▸ DIRECTIONS FOR THIS TASK
Without leaving out a single line, copy the records exactly.

Items from a data source
= Beginning of Section =

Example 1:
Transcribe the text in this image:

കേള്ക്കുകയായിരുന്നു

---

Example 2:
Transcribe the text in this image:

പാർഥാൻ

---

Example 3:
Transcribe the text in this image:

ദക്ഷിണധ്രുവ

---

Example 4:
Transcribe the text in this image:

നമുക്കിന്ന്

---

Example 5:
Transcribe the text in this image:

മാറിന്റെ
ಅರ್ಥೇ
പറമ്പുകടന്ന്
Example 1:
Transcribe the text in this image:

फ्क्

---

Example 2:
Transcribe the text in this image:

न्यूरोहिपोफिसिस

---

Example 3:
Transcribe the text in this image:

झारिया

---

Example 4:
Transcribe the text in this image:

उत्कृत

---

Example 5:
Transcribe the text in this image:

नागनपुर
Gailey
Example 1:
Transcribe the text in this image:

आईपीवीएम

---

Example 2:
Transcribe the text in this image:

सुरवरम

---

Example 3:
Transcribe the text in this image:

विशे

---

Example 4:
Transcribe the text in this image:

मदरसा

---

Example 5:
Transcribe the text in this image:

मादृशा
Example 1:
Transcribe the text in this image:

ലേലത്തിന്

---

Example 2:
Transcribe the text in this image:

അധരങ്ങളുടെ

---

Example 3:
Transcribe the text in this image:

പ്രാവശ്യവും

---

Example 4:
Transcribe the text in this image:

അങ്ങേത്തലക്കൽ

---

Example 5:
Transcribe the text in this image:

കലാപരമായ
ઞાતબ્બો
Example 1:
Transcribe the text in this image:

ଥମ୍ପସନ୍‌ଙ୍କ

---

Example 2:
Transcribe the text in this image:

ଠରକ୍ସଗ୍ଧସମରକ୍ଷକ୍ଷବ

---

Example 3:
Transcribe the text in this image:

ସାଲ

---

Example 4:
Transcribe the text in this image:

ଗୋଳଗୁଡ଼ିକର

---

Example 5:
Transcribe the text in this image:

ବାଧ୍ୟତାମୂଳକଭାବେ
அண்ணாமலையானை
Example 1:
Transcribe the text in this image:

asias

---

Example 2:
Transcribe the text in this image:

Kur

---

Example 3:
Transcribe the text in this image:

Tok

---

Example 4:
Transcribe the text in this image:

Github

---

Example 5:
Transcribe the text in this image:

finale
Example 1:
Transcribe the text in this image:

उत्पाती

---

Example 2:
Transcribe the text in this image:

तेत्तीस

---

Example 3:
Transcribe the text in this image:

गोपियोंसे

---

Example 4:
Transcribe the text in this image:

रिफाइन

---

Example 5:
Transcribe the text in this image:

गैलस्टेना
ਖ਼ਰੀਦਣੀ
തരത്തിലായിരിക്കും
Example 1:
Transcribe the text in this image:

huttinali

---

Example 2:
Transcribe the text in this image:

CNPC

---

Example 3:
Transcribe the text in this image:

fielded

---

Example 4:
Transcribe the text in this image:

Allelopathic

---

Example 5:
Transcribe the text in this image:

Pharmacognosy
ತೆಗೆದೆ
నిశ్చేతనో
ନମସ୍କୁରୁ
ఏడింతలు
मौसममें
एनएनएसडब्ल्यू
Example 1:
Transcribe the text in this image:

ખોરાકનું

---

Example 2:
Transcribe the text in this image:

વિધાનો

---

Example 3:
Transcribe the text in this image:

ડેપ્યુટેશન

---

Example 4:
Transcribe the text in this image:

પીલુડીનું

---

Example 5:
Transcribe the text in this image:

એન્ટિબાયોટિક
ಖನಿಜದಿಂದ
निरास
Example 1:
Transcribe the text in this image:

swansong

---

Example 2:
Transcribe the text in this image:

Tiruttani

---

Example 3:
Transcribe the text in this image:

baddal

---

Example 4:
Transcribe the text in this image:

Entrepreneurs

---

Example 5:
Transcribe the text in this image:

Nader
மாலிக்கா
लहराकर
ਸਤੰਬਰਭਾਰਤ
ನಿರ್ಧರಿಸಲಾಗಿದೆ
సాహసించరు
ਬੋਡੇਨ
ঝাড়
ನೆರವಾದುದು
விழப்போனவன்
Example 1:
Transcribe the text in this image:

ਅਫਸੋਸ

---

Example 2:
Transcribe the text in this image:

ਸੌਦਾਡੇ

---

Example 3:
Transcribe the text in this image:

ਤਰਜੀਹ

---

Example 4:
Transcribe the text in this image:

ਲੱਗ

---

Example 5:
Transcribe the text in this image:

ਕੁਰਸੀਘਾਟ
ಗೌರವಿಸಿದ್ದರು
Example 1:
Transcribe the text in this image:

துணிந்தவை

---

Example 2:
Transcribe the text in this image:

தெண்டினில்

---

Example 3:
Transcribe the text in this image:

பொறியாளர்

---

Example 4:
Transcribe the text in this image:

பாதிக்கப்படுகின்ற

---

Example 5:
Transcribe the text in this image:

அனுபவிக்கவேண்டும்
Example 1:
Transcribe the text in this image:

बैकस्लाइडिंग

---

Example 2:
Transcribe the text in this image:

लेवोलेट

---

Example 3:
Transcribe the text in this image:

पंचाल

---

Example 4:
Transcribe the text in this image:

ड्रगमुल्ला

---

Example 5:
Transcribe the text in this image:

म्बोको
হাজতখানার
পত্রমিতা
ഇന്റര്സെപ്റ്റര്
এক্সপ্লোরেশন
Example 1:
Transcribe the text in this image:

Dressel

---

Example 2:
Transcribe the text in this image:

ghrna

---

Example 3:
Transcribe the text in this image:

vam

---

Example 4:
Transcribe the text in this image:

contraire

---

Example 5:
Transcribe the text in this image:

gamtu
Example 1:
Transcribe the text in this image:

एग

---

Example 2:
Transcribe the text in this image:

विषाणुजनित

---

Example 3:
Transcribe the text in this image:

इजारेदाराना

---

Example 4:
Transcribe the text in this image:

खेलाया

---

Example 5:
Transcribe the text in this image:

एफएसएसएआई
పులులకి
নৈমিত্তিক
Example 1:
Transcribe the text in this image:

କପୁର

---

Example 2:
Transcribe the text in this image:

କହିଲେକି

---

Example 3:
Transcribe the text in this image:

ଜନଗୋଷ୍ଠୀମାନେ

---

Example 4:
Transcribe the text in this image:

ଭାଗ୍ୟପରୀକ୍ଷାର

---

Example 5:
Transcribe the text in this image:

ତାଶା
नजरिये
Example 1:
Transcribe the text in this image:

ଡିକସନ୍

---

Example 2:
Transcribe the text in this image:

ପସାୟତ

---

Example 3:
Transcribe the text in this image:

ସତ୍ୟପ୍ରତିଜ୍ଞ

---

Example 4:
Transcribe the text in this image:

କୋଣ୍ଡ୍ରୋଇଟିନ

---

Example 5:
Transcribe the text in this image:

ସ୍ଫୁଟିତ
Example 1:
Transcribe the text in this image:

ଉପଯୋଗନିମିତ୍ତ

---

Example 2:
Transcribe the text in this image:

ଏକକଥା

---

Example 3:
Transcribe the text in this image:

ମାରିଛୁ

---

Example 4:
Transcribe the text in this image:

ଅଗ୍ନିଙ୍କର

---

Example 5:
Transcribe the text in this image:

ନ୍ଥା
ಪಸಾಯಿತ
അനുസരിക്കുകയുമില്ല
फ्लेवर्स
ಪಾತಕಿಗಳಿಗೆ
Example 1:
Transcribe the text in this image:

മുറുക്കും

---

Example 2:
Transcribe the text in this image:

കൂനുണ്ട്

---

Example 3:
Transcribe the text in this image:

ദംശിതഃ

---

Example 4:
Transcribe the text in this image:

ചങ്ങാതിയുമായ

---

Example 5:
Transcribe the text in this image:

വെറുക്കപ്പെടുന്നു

= End of Section =

▸ RESPONSE BELOW
Example 1:
Transcribe the text in this image:

കേള്ക്കുകയായിരുന്നു

---

Example 2:
Transcribe the text in this image:

പാർഥാൻ

---

Example 3:
Transcribe the text in this image:

ദക്ഷിണധ്രുവ

---

Example 4:
Transcribe the text in this image:

നമുക്കിന്ന്

---

Example 5:
Transcribe the text in this image:

മാറിന്റെ
ಅರ್ಥೇ
പറമ്പുകടന്ന്
Example 1:
Transcribe the text in this image:

फ्क्

---

Example 2:
Transcribe the text in this image:

न्यूरोहिपोफिसिस

---

Example 3:
Transcribe the text in this image:

झारिया

---

Example 4:
Transcribe the text in this image:

उत्कृत

---

Example 5:
Transcribe the text in this image:

नागनपुर
Gailey
Example 1:
Transcribe the text in this image:

आईपीवीएम

---

Example 2:
Transcribe the text in this image:

सुरवरम

---

Example 3:
Transcribe the text in this image:

विशे

---

Example 4:
Transcribe the text in this image:

मदरसा

---

Example 5:
Transcribe the text in this image:

मादृशा
Example 1:
Transcribe the text in this image:

ലേലത്തിന്

---

Example 2:
Transcribe the text in this image:

അധരങ്ങളുടെ

---

Example 3:
Transcribe the text in this image:

പ്രാവശ്യവും

---

Example 4:
Transcribe the text in this image:

അങ്ങേത്തലക്കൽ

---

Example 5:
Transcribe the text in this image:

കലാപരമായ
ઞાતબ્બો
Example 1:
Transcribe the text in this image:

ଥମ୍ପସନ୍‌ଙ୍କ

---

Example 2:
Transcribe the text in this image:

ଠରକ୍ସଗ୍ଧସମରକ୍ଷକ୍ଷବ

---

Example 3:
Transcribe the text in this image:

ସାଲ

---

Example 4:
Transcribe the text in this image:

ଗୋଳଗୁଡ଼ିକର

---

Example 5:
Transcribe the text in this image:

ବାଧ୍ୟତାମୂଳକଭାବେ
அண்ணாமலையானை
Example 1:
Transcribe the text in this image:

asias

---

Example 2:
Transcribe the text in this image:

Kur

---

Example 3:
Transcribe the text in this image:

Tok

---

Example 4:
Transcribe the text in this image:

Github

---

Example 5:
Transcribe the text in this image:

finale
Example 1:
Transcribe the text in this image:

उत्पाती

---

Example 2:
Transcribe the text in this image:

तेत्तीस

---

Example 3:
Transcribe the text in this image:

गोपियोंसे

---

Example 4:
Transcribe the text in this image:

रिफाइन

---

Example 5:
Transcribe the text in this image:

गैलस्टेना
ਖ਼ਰੀਦਣੀ
തരത്തിലായിരിക്കും
Example 1:
Transcribe the text in this image:

huttinali

---

Example 2:
Transcribe the text in this image:

CNPC

---

Example 3:
Transcribe the text in this image:

fielded

---

Example 4:
Transcribe the text in this image:

Allelopathic

---

Example 5:
Transcribe the text in this image:

Pharmacognosy
ತೆಗೆದೆ
నిశ్చేతనో
ନମସ୍କୁରୁ
ఏడింతలు
मौसममें
एनएनएसडब्ल्यू
Example 1:
Transcribe the text in this image:

ખોરાકનું

---

Example 2:
Transcribe the text in this image:

વિધાનો

---

Example 3:
Transcribe the text in this image:

ડેપ્યુટેશન

---

Example 4:
Transcribe the text in this image:

પીલુડીનું

---

Example 5:
Transcribe the text in this image:

એન્ટિબાયોટિક
ಖನಿಜದಿಂದ
निरास
Example 1:
Transcribe the text in this image:

swansong

---

Example 2:
Transcribe the text in this image:

Tiruttani

---

Example 3:
Transcribe the text in this image:

baddal

---

Example 4:
Transcribe the text in this image:

Entrepreneurs

---

Example 5:
Transcribe the text in this image:

Nader
மாலிக்கா
लहराकर
ਸਤੰਬਰਭਾਰਤ
ನಿರ್ಧರಿಸಲಾಗಿದೆ
సాహసించరు
ਬੋਡੇਨ
ঝাড়
ನೆರವಾದುದು
விழப்போனவன்
Example 1:
Transcribe the text in this image:

ਅਫਸੋਸ

---

Example 2:
Transcribe the text in this image:

ਸੌਦਾਡੇ

---

Example 3:
Transcribe the text in this image:

ਤਰਜੀਹ

---

Example 4:
Transcribe the text in this image:

ਲੱਗ

---

Example 5:
Transcribe the text in this image:

ਕੁਰਸੀਘਾਟ
ಗೌರವಿಸಿದ್ದರು
Example 1:
Transcribe the text in this image:

துணிந்தவை

---

Example 2:
Transcribe the text in this image:

தெண்டினில்

---

Example 3:
Transcribe the text in this image:

பொறியாளர்

---

Example 4:
Transcribe the text in this image:

பாதிக்கப்படுகின்ற

---

Example 5:
Transcribe the text in this image:

அனுபவிக்கவேண்டும்
Example 1:
Transcribe the text in this image:

बैकस्लाइडिंग

---

Example 2:
Transcribe the text in this image:

लेवोलेट

---

Example 3:
Transcribe the text in this image:

पंचाल

---

Example 4:
Transcribe the text in this image:

ड्रगमुल्ला

---

Example 5:
Transcribe the text in this image:

म्बोको
হাজতখানার
পত্রমিতা
ഇന്റര്സെപ്റ്റര്
এক্সপ্লোরেশন
Example 1:
Transcribe the text in this image:

Dressel

---

Example 2:
Transcribe the text in this image:

ghrna

---

Example 3:
Transcribe the text in this image:

vam

---

Example 4:
Transcribe the text in this image:

contraire

---

Example 5:
Transcribe the text in this image:

gamtu
Example 1:
Transcribe the text in this image:

एग

---

Example 2:
Transcribe the text in this image:

विषाणुजनित

---

Example 3:
Transcribe the text in this image:

इजारेदाराना

---

Example 4:
Transcribe the text in this image:

खेलाया

---

Example 5:
Transcribe the text in this image:

एफएसएसएआई
పులులకి
নৈমিত্তিক
Example 1:
Transcribe the text in this image:

କପୁର

---

Example 2:
Transcribe the text in this image:

କହିଲେକି

---

Example 3:
Transcribe the text in this image:

ଜନଗୋଷ୍ଠୀମାନେ

---

Example 4:
Transcribe the text in this image:

ଭାଗ୍ୟପରୀକ୍ଷାର

---

Example 5:
Transcribe the text in this image:

ତାଶା
नजरिये
Example 1:
Transcribe the text in this image:

ଡିକସନ୍

---

Example 2:
Transcribe the text in this image:

ପସାୟତ

---

Example 3:
Transcribe the text in this image:

ସତ୍ୟପ୍ରତିଜ୍ଞ

---

Example 4:
Transcribe the text in this image:

କୋଣ୍ଡ୍ରୋଇଟିନ

---

Example 5:
Transcribe the text in this image:

ସ୍ଫୁଟିତ
Example 1:
Transcribe the text in this image:

ଉପଯୋଗନିମିତ୍ତ

---

Example 2:
Transcribe the text in this image:

ଏକକଥା

---

Example 3:
Transcribe the text in this image:

ମାରିଛୁ

---

Example 4:
Transcribe the text in this image:

ଅଗ୍ନିଙ୍କର

---

Example 5:
Transcribe the text in this image:

ନ୍ଥା
ಪಸಾಯಿತ
അനുസരിക്കുകയുമില്ല
फ्लेवर्स
ಪಾತಕಿಗಳಿಗೆ
Example 1:
Transcribe the text in this image:

മുറുക്കും

---

Example 2:
Transcribe the text in this image:

കൂനുണ്ട്

---

Example 3:
Transcribe the text in this image:

ദംശിതഃ

---

Example 4:
Transcribe the text in this image:

ചങ്ങാതിയുമായ

---

Example 5:
Transcribe the text in this image:

വെറുക്കപ്പെടുന്നു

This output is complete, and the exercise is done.